一度言い出せば聞かない璃兵衛の性格を理解しているレンはため息をつくと、すっかり固くなってしまった顔の筋肉を動かして、どうにか口の端を上げてみせる。
「……こうか?」
しかし、そこまでしてつくったレンの表情はお世辞にも笑顔とは言えず、見る者に勇ましい鬼瓦を彷彿とさせる。
「……無理をしてもいいことはない。勉強になった」
「俺にやらせておいて、なんだその言い草は」
「そうは言っても、お前の今の表情は鬼のようだからな。

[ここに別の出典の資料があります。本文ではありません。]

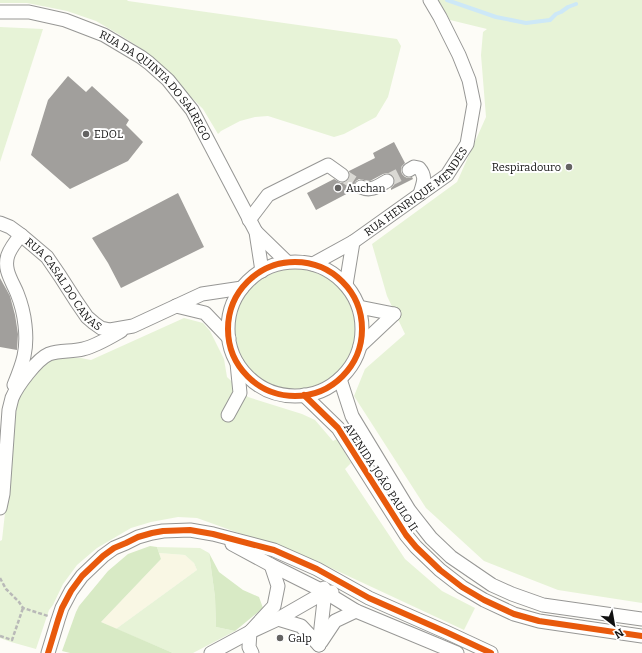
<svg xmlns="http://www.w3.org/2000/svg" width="642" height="653" font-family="Bitter,serif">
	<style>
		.farmland { fill: #f9f7e4 }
		.green { fill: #e7f3d7 }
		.forest { fill: #d8eac5 }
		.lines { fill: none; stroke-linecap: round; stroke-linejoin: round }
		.stream { stroke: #cde8f7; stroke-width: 4 }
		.building { fill: #a19f9c }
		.minor-tunnel { stroke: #dad9d4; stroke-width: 13; stroke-dasharray: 13 6; stroke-linecap: butt }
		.minor-casing { stroke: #979795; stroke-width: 15 }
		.path { stroke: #b9b9b8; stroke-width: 2.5; stroke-dasharray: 4 2; stroke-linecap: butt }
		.minor { stroke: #fffffe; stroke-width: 13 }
		.cycleway-casing { stroke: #fff; stroke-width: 8 }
		.cycleway { stroke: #e8590c; stroke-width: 6 }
		.poi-dot { fill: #646362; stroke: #fff; stroke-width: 1.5 }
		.labels { text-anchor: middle; stroke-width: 4; stroke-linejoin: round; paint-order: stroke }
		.street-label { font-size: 11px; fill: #111; stroke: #fff }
		.poi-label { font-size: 11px; fill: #111; stroke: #fff; text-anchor: start }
	</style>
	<rect width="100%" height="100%" fill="#fdfcf7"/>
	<polygon class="farmland" points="159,553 185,555 194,563 197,570 116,629 101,622 161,559"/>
	<g class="green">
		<polygon points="0,0 127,0 128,1 397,39 401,46 388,97 376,117 344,134 334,137 268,116 255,117 240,121 221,131 218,134 203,109 145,51 120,35 96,21 67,11 27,3 0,3"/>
		<polygon points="438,0 642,0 642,603 558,590 484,561 426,508 354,396 365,369 405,334 387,296 372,244 457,182 486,117 481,55 483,32 487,29 450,20"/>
		<polygon points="0,27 43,29 0,162"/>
		<circle cx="295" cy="329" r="60"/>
		<polygon points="184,318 203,323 210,331 224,359 227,377 248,397 302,414 315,420 333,441 337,439 351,463 345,469 405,559 442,591 475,608 464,630 316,561 197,518 178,517 151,522 131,528 97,548 77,565 63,584 53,605 49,610 36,649 11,642 0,638 0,541 2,540 17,405 20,394 47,362 54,358 81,358 91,360"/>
		<polygon points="157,547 200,548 209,553 215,597 216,627 235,631 193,653 173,653 116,629 197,570 194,563 185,555 159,553"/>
	</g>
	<g class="forest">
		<polygon points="150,546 157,547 161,559 101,622 173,653 70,653 62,651 76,612 79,606 108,571 128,554"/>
		<polygon points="209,553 219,572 243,590 259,597 263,608 235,631 216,627 215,597"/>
	</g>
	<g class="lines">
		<polyline class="stream" points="447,0 496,17 526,23 550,20 556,14 561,12 568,7 576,4"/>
	</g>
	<g class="building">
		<polygon points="68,76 86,92 92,86 129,120 126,125 143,142 128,161 70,189 31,155 48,100"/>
		<polygon points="394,142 405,163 402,166 401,171 402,174 405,177 409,178 412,177 413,179 391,190 391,188 394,185 395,181 394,177 391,174 387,173 383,174 370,181 359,179 356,181 354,184 353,188 354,190 316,210 307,193 334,179 341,183 346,182 348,180 350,176 349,171 375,158 373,153"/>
		<polygon points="178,193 204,247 121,288 108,263 92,238"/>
		<polygon points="0,278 10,296 15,315 18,334 17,350 0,347"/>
	</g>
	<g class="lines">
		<g class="minor-tunnel">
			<polyline points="342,175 361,187"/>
			<polyline points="387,181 409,170"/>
		</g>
		<g class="minor-casing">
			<g id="minor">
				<path id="s1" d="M0,12H29L65,20L104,35L141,57L149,63L168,80L192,110L256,232L262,271"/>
				<path d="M409,170L414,167L419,168C427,177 423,183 420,194"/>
				<path d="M361,187C371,192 378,186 387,181"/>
				<polyline points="249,220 268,195 328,165 342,175"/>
				<path id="s2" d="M0,223L10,227L21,235L47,257L60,276L76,301L87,317L94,323L101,328L110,330L133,326L202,294L242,288"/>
				<polyline points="256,232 287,262"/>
				<circle cx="295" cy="329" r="67"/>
				<path id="s3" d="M313,264L353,242L447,175L467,144L474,104L469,80L459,55L440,17L430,0"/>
				<polyline points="346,285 353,242"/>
				<polyline points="176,306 205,313 229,338"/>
				<polyline points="359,307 394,314"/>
				<polyline points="360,346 394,314"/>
				<polyline points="340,379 352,416 409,510 431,538 451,557 492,585 512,594 543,605 642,619"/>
				<path d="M14,385C23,363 28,350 25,325C24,315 21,303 17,293C12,281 3,269 8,255C11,247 16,241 21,235"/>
				<polyline points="304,395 338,428 406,535 416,547 440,570 462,587 484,600 514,614 539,621 642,636"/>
				<polyline points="228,415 240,393 237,363"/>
				<path d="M0,508L3,494L9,410C10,406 11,402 12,398C17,386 37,359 49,354C60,350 72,352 83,349C96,346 109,338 121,331"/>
				<polyline points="232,544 271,565 325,592 356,611 457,653"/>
				<polyline points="278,619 301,626 319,645"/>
				<polyline points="321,642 335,621 356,611"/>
				<polyline points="319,645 325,592 324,588"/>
				<polyline points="48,653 58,620 62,608 71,591 82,576 103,556 114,548 126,543 138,537 152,533 163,531 190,530 213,534 274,550 317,569 369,598 446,632 491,653"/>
				<polyline points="211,653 250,632 278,619 325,592 332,592"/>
				<polyline points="252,653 249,647 250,632 274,606 278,586 271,565"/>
			</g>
		</g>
		<g class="path">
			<polyline points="0,578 6,589 19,602 23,608 48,616"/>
			<polyline points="0,636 12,640 23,608"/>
		</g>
		<use href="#minor" class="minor"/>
		<g class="cycleway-casing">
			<g id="cycleway">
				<circle cx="295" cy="329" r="67"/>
				<polyline points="304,395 338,428 406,535 416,547 440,570 462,587 484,600 514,614 539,621 642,636"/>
				<polyline points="48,653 58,620 62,608 71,591 82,576 103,556 114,548 126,543 138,537 152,533 163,531 190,530 213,534 274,550 317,569 369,598 446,632 491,653"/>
			</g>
		</g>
		<use href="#cycleway" class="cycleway"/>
	</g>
	<g class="poi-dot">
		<circle cx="86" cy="134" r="4"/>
		<circle cx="569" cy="167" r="4"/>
		<circle cx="338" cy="188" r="4"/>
		<circle cx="280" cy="638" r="4"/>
	</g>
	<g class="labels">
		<g class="street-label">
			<text dy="4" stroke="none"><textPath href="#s1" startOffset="181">RUA DA QUINTA DO SALREGO</textPath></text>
			<text dy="4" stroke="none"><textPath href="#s3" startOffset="127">RUA HENRIQUE MENDES</textPath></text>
			<text dy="4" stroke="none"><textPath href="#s2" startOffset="90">RUA CASAL DO CANAS</textPath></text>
			<text transform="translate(381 477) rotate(57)" y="4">AVENIDA JOÃO PAULO II</text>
		</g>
		<g class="poi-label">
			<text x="94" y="138">EDOL</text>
			<text x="561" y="171" text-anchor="end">Respiradouro</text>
			<text x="346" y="192">Auchan</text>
			<text x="288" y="642">Galp</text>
		</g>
	</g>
	<g transform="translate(614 625) rotate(149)" stroke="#ffffff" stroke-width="3" paint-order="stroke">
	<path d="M0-3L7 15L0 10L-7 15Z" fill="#111111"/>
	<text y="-6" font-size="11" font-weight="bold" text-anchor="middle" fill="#111111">N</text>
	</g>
</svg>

まぁ、あの世から追い返された男とそれを見張る鬼が寺に行くのも、また一興」
「寺だと?」
「あぁ……」
***
「ここだ」
璃兵衛が足を止めたのは門の前だった。
門は綺麗とは言い難く、歴史を感じさせるものだったが、そんな古びた門のそばには安生寺と書かれた最近つくられたらしい木札が掲げられている。
「ここは元は廃寺だったそうだが、安楽が私財を投じて建て直したらしい」
「お前、調べたのか?」
「耳があるのは壁だけとは限らないだろう」
門を潜り、璃兵衛とレンは本堂へと向かう。